Tabii bunları yapabilmesi için önce Artemis 2 görevinin tamamlanması gerekiyor ki bunun için de mürettebatı taşıyacak Starship başarılı bir uçuş gerçekleştirmeli. Ne var ki SpaceX’e ait bu roket, ilk test uçuşunda sınıfta kaldı. Şimdi yeni uçuşun yapılması bekleniyor ama çevreci gruplar, bu testlerin bölgeye çok büyük zararlar verdiğini söyleyerek uçuşa karşı çıkıyor. Dolayısıyla belirlenen tarihlerin ileriye doğru sarkacağı yönünde bir hava var.

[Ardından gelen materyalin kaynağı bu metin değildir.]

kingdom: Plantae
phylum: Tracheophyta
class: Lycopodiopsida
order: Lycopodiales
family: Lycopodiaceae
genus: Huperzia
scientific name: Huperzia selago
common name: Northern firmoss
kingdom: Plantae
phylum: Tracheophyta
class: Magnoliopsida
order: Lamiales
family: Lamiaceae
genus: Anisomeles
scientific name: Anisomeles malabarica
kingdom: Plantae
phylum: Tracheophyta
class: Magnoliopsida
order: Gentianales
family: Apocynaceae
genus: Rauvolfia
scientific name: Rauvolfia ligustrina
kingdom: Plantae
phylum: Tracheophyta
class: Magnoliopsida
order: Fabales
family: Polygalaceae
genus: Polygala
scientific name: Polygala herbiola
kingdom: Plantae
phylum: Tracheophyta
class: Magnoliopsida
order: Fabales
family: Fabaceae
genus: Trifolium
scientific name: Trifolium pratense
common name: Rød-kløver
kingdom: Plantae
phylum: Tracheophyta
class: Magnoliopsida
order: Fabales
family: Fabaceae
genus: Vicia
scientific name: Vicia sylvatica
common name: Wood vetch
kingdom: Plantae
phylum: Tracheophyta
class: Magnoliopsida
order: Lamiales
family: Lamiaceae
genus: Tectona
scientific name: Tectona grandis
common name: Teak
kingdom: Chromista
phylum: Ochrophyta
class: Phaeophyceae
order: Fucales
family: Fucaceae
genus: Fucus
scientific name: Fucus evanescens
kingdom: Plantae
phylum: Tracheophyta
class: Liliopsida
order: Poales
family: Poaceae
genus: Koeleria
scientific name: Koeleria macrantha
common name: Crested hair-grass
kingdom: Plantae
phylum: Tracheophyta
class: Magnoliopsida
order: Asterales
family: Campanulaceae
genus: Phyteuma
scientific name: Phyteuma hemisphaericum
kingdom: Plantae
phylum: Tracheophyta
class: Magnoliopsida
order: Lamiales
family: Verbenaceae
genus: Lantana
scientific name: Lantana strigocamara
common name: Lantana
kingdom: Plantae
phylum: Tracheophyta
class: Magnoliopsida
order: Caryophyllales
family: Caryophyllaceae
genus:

ABD’de durum böyle olunca Hindistan için pek umut yokmuş gibi görünüyor ama hiç de öyle olmayabilir. Ağustosta ‘uzay aracı’ anlamına gelen Chandrayaan 3 uzay aracı, Ay’ın keşfedilmemiş güney kutbu yakınlarına yumuşak iniş gerçekleştiren ilk ülke oldu. Üstelik bu başarısını Rusya’nın Luna 25 uzay aracına karşı kazandı. Malum aynı dönemde Rusya da böyle bir işin altına girdi ancak acele işe şeytan karışır derler ya Rusya için de aynı durum söz konusu oldu.
Chandrayaan 3’ten sonra fırlatılan Luna 25, Hindistan’ın aracından önce Ay’ın güney kutbuna ineyim derken çakılıverdi. Ancak sonraları uzay aracının enkazına dair görüntüleri görebildik. Halbuki Chandrayaan temkinli davranarak fırlatılışından yaklaşık bir ay sonra Ay’a inebildi. O zaman Hintli mühendisler çok alkışlanmıştı çünkü uzay aracının maliyeti Gravity filminin maliyetinden çok daha az tutmuştu.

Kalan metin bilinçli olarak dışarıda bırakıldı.